Tea vs. Kool-Aid

Tea vs. Kool-Aid

When I was a kid, I used to make the most sickeningly sweet Kool-Aid. I would put as much of the sugary substance as I could into our biggest green glass and still have it dissolve. The result was cloyingly sweet. In the end, I was the only one that could drink it because your face had to pucker up with every sip. And that was the way I liked it.

Sometimes drinking the Educational Kool-Aid is a little bit like this. Sometimes, we make our own ideas so abhorrent to anyone besides ourselves that no one else is interested in even taking a sip. Creating change and framing and for others should not be like this. It should not be making Kool-Aid that no one else can drink but us.

Our change is not only for us; it is for others.

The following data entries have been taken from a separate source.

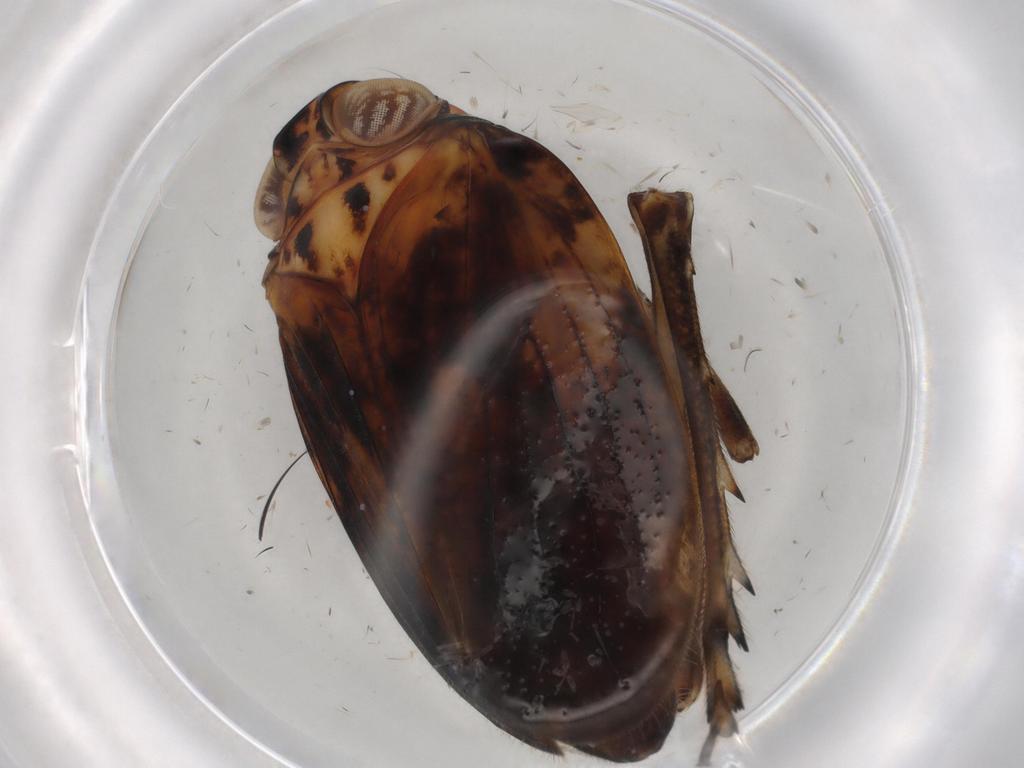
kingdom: Animalia
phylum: Arthropoda
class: Insecta
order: Hemiptera
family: Issidae
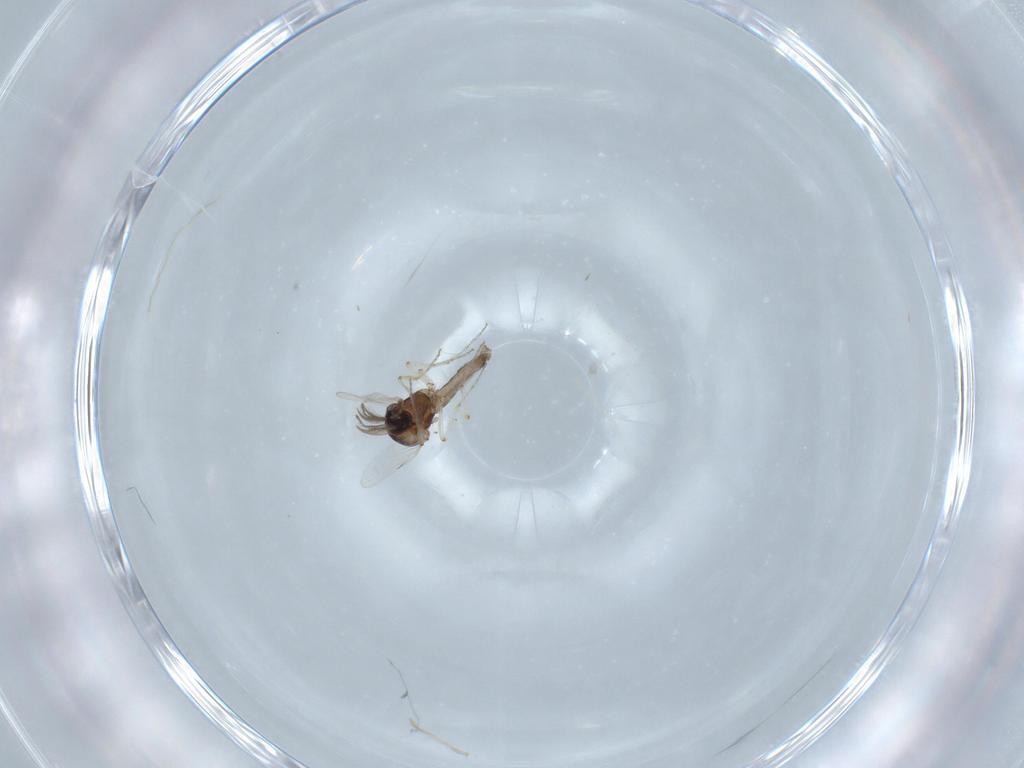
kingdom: Animalia
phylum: Arthropoda
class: Insecta
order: Diptera
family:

No one else drives this home to me more then Alyssa Whitehead-Bust. In a conversation with her, she laid out the case for change. It was not ambiguous or self-referential. She was looking forward and pushing for context to fill in the gaps. She was not trying to make Kool-Aid for me. Rather, she had a much better idea in mind.

In both a figurative and a literal way, Alyssa makes us tea instead. She takes just the right blend of tea leaves and steeps them, giving them time to develop a depth of flavor that we all wanted to have more of. You see, Kool-Aid has only a single note. It is sweet. You can add more sweetness to it, but it will never be more complex than sweet. Tea on the other hand, can be lots of things from bitter to refreshing. You are still adding something to the same environment, but you are getting very different results.

I would say that the water is like our educational system. We keep on trying to add more Kool-Aid flavoring and trying to get a different flavor, but it’s still the same result and we are the only ones that ever want to drink it. What we need, is to change what we put into our system. We need people like Alyssa who question what we are putting in the water. They are the ones who tell us that sweet is not the only flavor possible. They are the ones that tell us that no amount of kool-aid is going to help us reach our goal of personalizing learning for all students according to their needs.

We need to make tea instead of Kool-Aid.